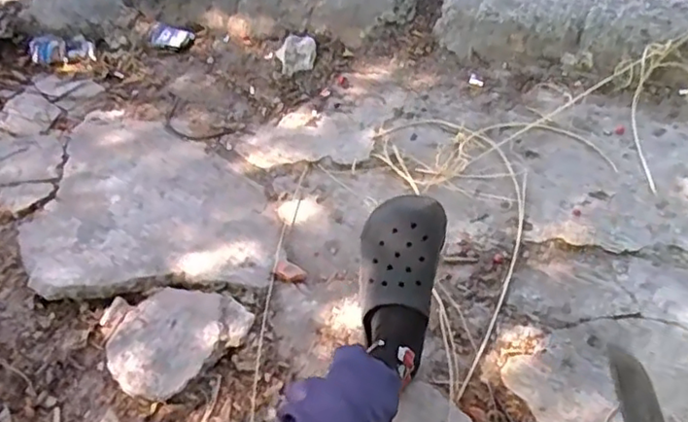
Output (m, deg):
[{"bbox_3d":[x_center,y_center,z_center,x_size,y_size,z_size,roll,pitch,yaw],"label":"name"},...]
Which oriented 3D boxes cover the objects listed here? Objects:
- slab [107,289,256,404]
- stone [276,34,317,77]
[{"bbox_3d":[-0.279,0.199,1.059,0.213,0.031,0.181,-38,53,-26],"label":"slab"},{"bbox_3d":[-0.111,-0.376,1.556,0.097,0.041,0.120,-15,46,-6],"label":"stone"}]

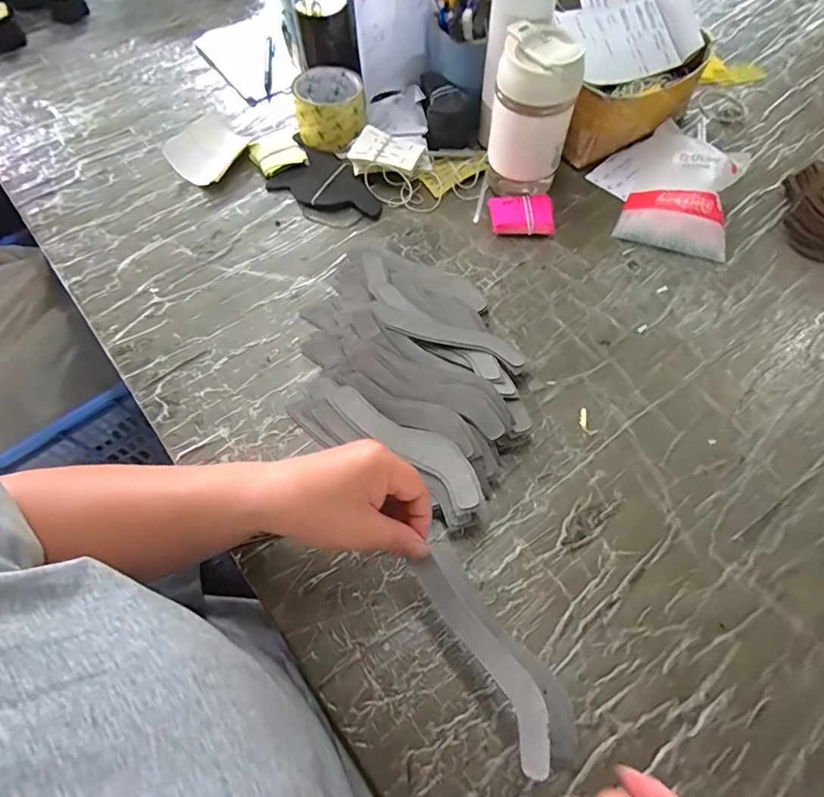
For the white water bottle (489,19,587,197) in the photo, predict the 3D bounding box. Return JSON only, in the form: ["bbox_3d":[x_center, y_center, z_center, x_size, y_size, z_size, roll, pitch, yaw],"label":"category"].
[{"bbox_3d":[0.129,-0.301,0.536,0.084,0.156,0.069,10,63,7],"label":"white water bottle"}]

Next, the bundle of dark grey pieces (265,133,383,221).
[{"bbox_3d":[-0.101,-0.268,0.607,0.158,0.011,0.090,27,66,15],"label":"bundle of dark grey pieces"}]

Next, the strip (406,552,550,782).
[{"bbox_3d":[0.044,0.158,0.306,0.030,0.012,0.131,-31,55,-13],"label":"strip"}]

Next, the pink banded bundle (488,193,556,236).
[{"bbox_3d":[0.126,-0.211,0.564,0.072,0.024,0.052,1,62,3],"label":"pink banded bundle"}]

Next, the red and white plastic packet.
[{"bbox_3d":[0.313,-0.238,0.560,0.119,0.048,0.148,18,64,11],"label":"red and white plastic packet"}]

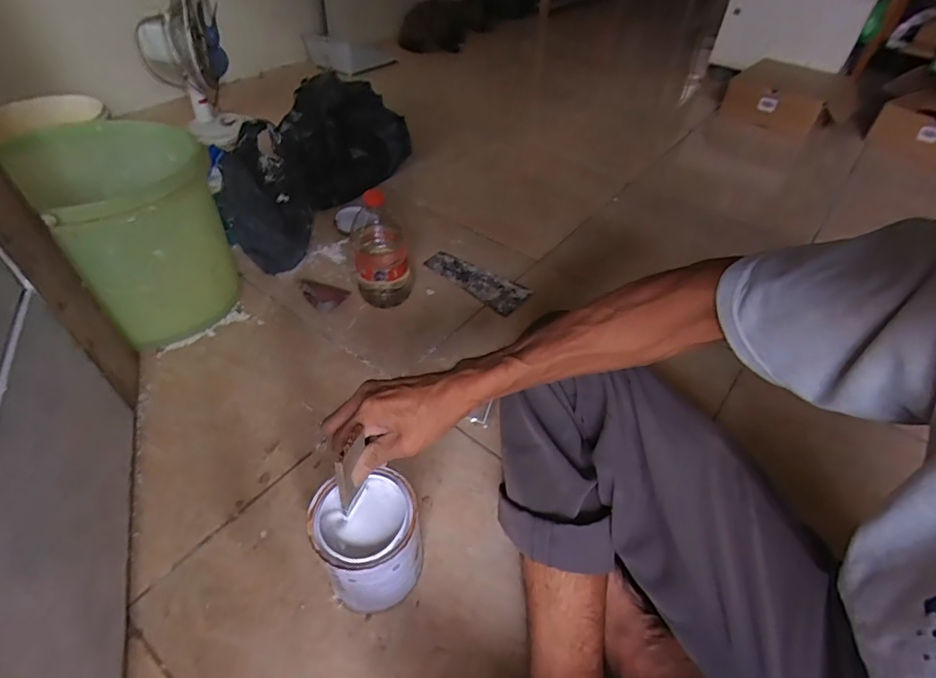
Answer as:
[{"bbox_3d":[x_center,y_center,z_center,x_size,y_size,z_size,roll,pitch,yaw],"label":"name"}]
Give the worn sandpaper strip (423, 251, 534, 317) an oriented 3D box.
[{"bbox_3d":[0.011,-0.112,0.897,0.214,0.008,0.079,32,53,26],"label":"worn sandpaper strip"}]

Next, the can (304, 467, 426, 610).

» Work required: All lines above that contain "name" are required in the answer.

» Result of this task:
[{"bbox_3d":[x_center,y_center,z_center,x_size,y_size,z_size,roll,pitch,yaw],"label":"name"},...]
[{"bbox_3d":[x_center,y_center,z_center,x_size,y_size,z_size,roll,pitch,yaw],"label":"name"}]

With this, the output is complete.